Eugene Delacroix heard the legendary Italian violinist and composer Nicolo Paganini play at the Paris Opera on March 9, 1831, and painted the small, full-length portrait of the virtuoso a short time later. Contemporary accounts, confirmed by Delacroix’s painting, make clear that Paganini’s appearance was strange, if not repellent. He was tall and thin, cadaverously pale, with missing teeth and shoulder-length black hair. In performance, however, he charmed, and his presence was electrifying. It was noted that he played with his right foot thrust forward beating time, while his garments flapped around his skinny frame. Delacroix’s portrait of Paganini, the only one he painted of a contemporary celebrity outside his circle, shows the violinist in concert and is executed with an energy and brilliance that match the playing of its subject. The black-clad figure of Paganini is barely distinguished from the dark background, as he stands with his weight on his left foot, his right leg forward and bent at the knee. Light falls only on his face, with closed eyes, his all-important hands, and his shirt front. The line of the bow shines against the violin, itself barely discernible against the surrounding darkness.

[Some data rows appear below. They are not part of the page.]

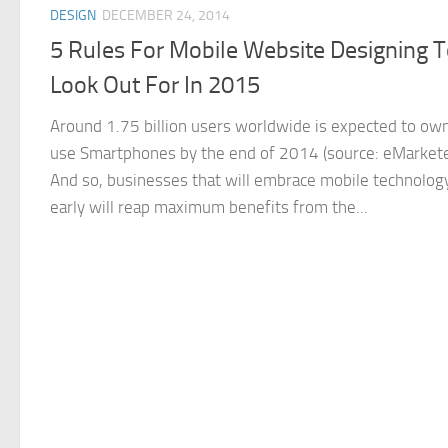
DESIGN
DECEMBER 24, 2014
5 Rules For Mobile Website Designing 
Look Out For In 2015
Around 1.75 billion users worldwide is expected to ow
use Smartphones by the end of 2014 (source: eMarkete
And so, businesses that will embrace mobile technolog
early will reap maximum benefits from the...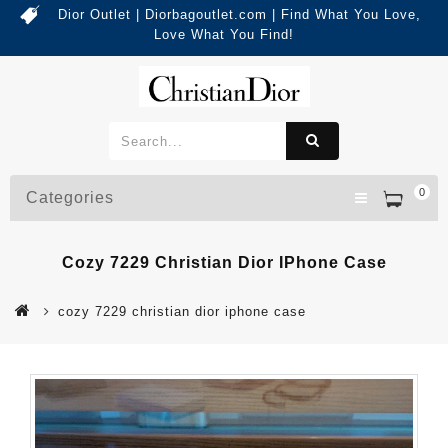
Dior Outlet | Diorbagoutlet.com | Find What You Love,
Love What You Find!
0
Categories
Cozy 7229 Christian Dior IPhone Case
cozy 7229 christian dior iphone case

Delacroix, who was a great music lover and played the violin, wrote in his journal about the relationship between music and painting, comparing painted sketches and musical improvisations, and likened the act of painting to playing the violin. His portrait of the virtuoso, rough and sketch-like in its gestural brushstrokes and finish, is a perfect painterly equivalent of Paganini’s performance style and a distillation of the romantic concept of genius. Duncan Phillips bought three paintings by Delacroix and a charcoal-and-watercolor drawing. Early on, Phillips admired Delacroix for his liberating effect on French art and for his expressive drawing and emotion-laden color, but objected to his dependence on literary sources. For this reason Phillips, who called the Paganini a “tiny soul-portrait,” considered it not to be a typical work by Delacroix.